#### Work task:
Go through the entries below and copy each line containing the word "CAMADD".

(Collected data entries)
-- Opening Marker --

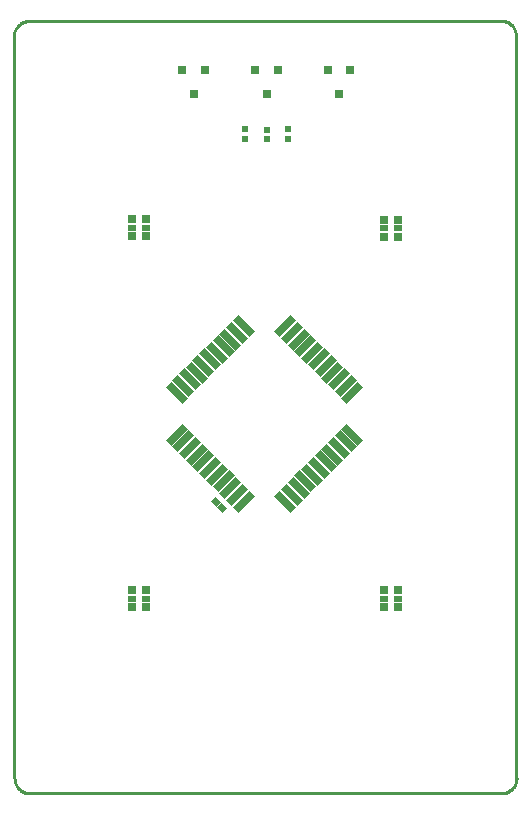
<source format=gtp>
%FSTAX23Y23*%
%MOIN*%
%SFA1B1*%

%IPPOS*%
%AMD19*
4,1,4,-0.000600,0.016400,-0.016400,0.000600,0.000600,-0.016400,0.016400,-0.000600,-0.000600,0.016400,0.0*
%
%AMD20*
4,1,4,0.036100,-0.018100,-0.018100,0.036100,-0.036100,0.018100,0.018100,-0.036100,0.036100,-0.018100,0.0*
%
%AMD21*
4,1,4,-0.018100,-0.036100,0.036100,0.018100,0.018100,0.036100,-0.036100,-0.018100,-0.018100,-0.036100,0.0*
%
%ADD14C,0.010000*%
%ADD15R,0.025590X0.029530*%
%ADD16R,0.019680X0.019680*%
%ADD17R,0.025590X0.025590*%
%ADD18R,0.025590X0.023620*%
G04~CAMADD=19~9~0.0~0.0~224.4~240.2~0.0~0.0~0~0.0~0.0~0.0~0.0~0~0.0~0.0~0.0~0.0~0~0.0~0.0~0.0~45.0~328.0~327.0*
%ADD19D19*%
G04~CAMADD=20~9~0.0~0.0~767.7~255.9~0.0~0.0~0~0.0~0.0~0.0~0.0~0~0.0~0.0~0.0~0.0~0~0.0~0.0~0.0~315.0~722.0~721.0*
%ADD20D20*%
G04~CAMADD=21~9~0.0~0.0~767.7~255.9~0.0~0.0~0~0.0~0.0~0.0~0.0~0~0.0~0.0~0.0~0.0~0~0.0~0.0~0.0~225.0~722.0~721.0*
%ADD21D21*%
%LNnas-craftsman_nixie_base_v1_1-1*%
%LPD*%
G54D14*
X17704Y00331D02*
D01*
X17705Y00327*
X17705Y00324*
X17706Y0032*
X17706Y00317*
X17707Y00314*
X17709Y00311*
X1771Y00307*
X17712Y00304*
X17714Y00301*
X17716Y00299*
X17718Y00296*
X17721Y00294*
X17724Y00291*
X17726Y00289*
X17729Y00288*
X17733Y00286*
X17736Y00284*
X17739Y00283*
X17742Y00282*
X17746Y00282*
X17749Y00281*
X17753Y00281*
X17754Y00281*
X17753Y02855D02*
D01*
X17749Y02855*
X17746Y02855*
X17743Y02854*
X17739Y02853*
X17736Y02852*
X17733Y02851*
X1773Y02849*
X17726Y02848*
X17724Y02846*
X17721Y02843*
X17718Y02841*
X17716Y02839*
X17714Y02836*
X17712Y02833*
X1771Y0283*
X17708Y02827*
X17707Y02824*
X17705Y02821*
X17704Y02817*
X17704Y02814*
X17703Y0281*
X17703Y02807*
X17703Y02805*
X19376D02*
D01*
X19376Y02809*
X19376Y02812*
X19375Y02815*
X19374Y02819*
X19373Y02822*
X19372Y02825*
X1937Y02829*
X19369Y02832*
X19367Y02834*
X19365Y02837*
X19362Y0284*
X1936Y02842*
X19357Y02845*
X19354Y02847*
X19351Y02848*
X19348Y0285*
X19345Y02851*
X19342Y02853*
X19338Y02854*
X19335Y02854*
X19331Y02855*
X19328Y02855*
X19326Y02855*
X19328Y00281D02*
D01*
X19331Y00281*
X19335Y00281*
X19338Y00282*
X19342Y00283*
X19345Y00284*
X19348Y00285*
X19351Y00287*
X19354Y00288*
X19357Y0029*
X1936Y00293*
X19362Y00295*
X19365Y00297*
X19367Y003*
X19369Y00303*
X19371Y00306*
X19373Y00309*
X19374Y00312*
X19375Y00315*
X19376Y00319*
X19377Y00322*
X19377Y00326*
X19378Y00329*
X19378Y00331*
X17935Y00281D02*
X19132D01*
X1794Y02855D02*
X19134D01*
X17753D02*
X19326D01*
X17754Y00281D02*
X19328D01*
X17703Y00334D02*
Y02805D01*
X19376Y00328D02*
Y02809D01*
G54D15*
X18339Y02691D03*
X18264D03*
X18301Y02612D03*
X18582Y02691D03*
X18507D03*
X18545Y02612D03*
X18823Y02691D03*
X18748D03*
X18786Y02612D03*
G54D16*
X18615Y02463D03*
Y02495D03*
X18547Y02462D03*
Y02493D03*
X18474Y02463D03*
Y02494D03*
G54D17*
X18096Y00957D03*
Y009D03*
X18143Y00957D03*
Y009D03*
X18142Y02137D03*
Y02194D03*
X18095Y02137D03*
Y02194D03*
X18982Y02136D03*
Y02193D03*
X18935Y02136D03*
Y02193D03*
X18936Y00957D03*
Y009D03*
X18983Y00957D03*
Y009D03*
G54D18*
X18096Y00928D03*
X18143D03*
X18142Y02166D03*
X18095D03*
X18982Y02164D03*
X18935D03*
X18936Y00929D03*
X18983D03*
G54D19*
X18397Y01231D03*
X18375Y01253D03*
G54D20*
X1883Y01476D03*
X18808Y01454D03*
X18785Y01432D03*
X18763Y01409D03*
X18741Y01387D03*
X18718Y01365D03*
X18696Y01342D03*
X18674Y0132D03*
X18652Y01298D03*
X18629Y01276D03*
X18607Y01253D03*
X18245Y01615D03*
X18267Y01638D03*
X1829Y0166D03*
X18312Y01682D03*
X18334Y01704D03*
X18357Y01727D03*
X18379Y01749D03*
X18401Y01771D03*
X18423Y01793D03*
X18446Y01816D03*
X18468Y01838D03*
G54D21*
X18468Y01253D03*
X18446Y01276D03*
X18423Y01298D03*
X18401Y0132D03*
X18379Y01342D03*
X18357Y01365D03*
X18334Y01387D03*
X18312Y01409D03*
X1829Y01432D03*
X18267Y01454D03*
X18245Y01476D03*
X18607Y01838D03*
X18629Y01816D03*
X18652Y01793D03*
X18674Y01771D03*
X18696Y01749D03*
X18718Y01727D03*
X18741Y01704D03*
X18763Y01682D03*
X18785Y0166D03*
X18808Y01638D03*
X1883Y01615D03*
M02*
</source>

-- Closing Marker --

#### Written answer:
G04~CAMADD=19~9~0.0~0.0~224.4~240.2~0.0~0.0~0~0.0~0.0~0.0~0.0~0~0.0~0.0~0.0~0.0~0~0.0~0.0~0.0~45.0~328.0~327.0*
G04~CAMADD=20~9~0.0~0.0~767.7~255.9~0.0~0.0~0~0.0~0.0~0.0~0.0~0~0.0~0.0~0.0~0.0~0~0.0~0.0~0.0~315.0~722.0~721.0*
G04~CAMADD=21~9~0.0~0.0~767.7~255.9~0.0~0.0~0~0.0~0.0~0.0~0.0~0~0.0~0.0~0.0~0.0~0~0.0~0.0~0.0~225.0~722.0~721.0*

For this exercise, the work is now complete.